▶ Task goal: From the records that follow, copy every line that contains the word "thumb".

▶ Extracted data:
################

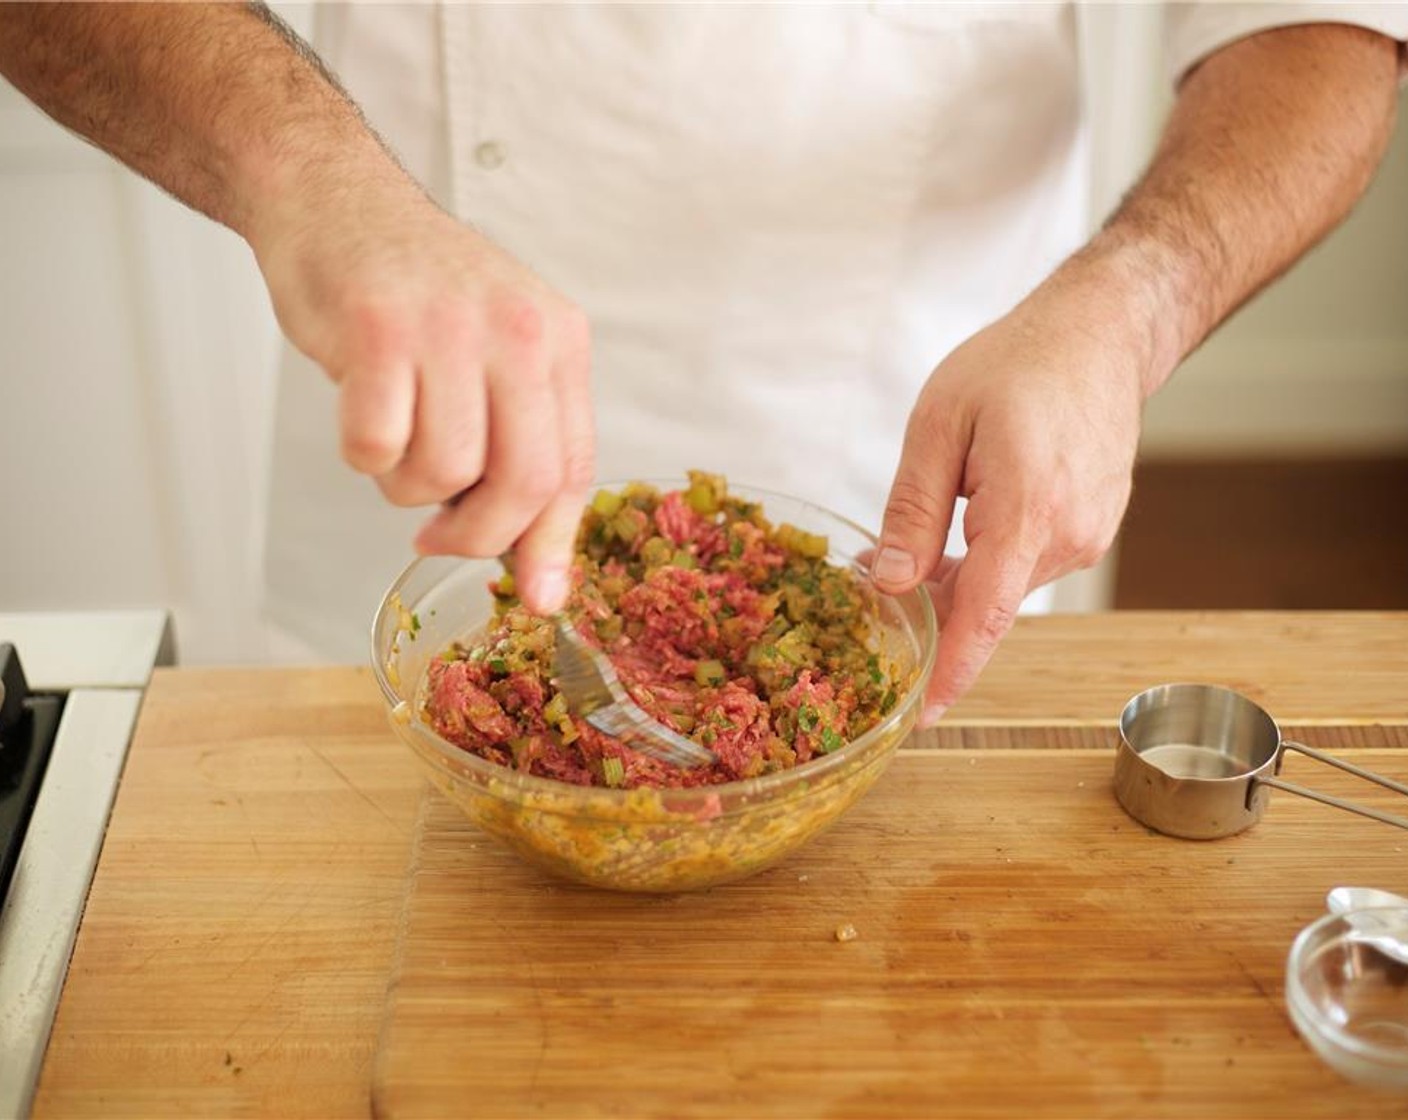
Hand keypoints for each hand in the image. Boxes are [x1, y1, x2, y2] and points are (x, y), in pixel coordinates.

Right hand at [249, 177, 592, 613]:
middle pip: (522, 483)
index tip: (539, 596)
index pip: (574, 468)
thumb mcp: (495, 359)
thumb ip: (523, 453)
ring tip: (395, 436)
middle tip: (437, 536)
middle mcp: (517, 332)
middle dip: (477, 535)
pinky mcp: (379, 329)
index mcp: (558, 341)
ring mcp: (449, 327)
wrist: (333, 200)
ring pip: (444, 473)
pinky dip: (361, 452)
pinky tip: (360, 406)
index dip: (553, 543)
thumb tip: (542, 577)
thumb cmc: (415, 296)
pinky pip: (376, 446)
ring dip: (406, 485)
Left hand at [871, 272, 1147, 723]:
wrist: (1100, 333)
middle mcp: (1069, 535)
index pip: (986, 615)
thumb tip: (888, 583)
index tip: (919, 716)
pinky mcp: (1090, 530)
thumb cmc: (1016, 364)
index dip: (950, 671)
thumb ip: (912, 510)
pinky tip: (956, 533)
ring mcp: (1087, 536)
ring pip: (1004, 588)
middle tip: (867, 591)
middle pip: (988, 607)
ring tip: (903, 551)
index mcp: (1029, 509)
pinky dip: (986, 565)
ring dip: (955, 584)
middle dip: (929, 614)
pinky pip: (1025, 567)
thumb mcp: (938, 425)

################

▶ Finished exercise:
thumb mcp: (495, 359)
thumb ip: (523, 453)
thumb tip: (542, 577)
thumb cmc: (415, 296)
thumb tip: (888, 583)
thumb cmc: (1016, 364)
thumb ip: (912, 510)
thumb mcp: (938, 425)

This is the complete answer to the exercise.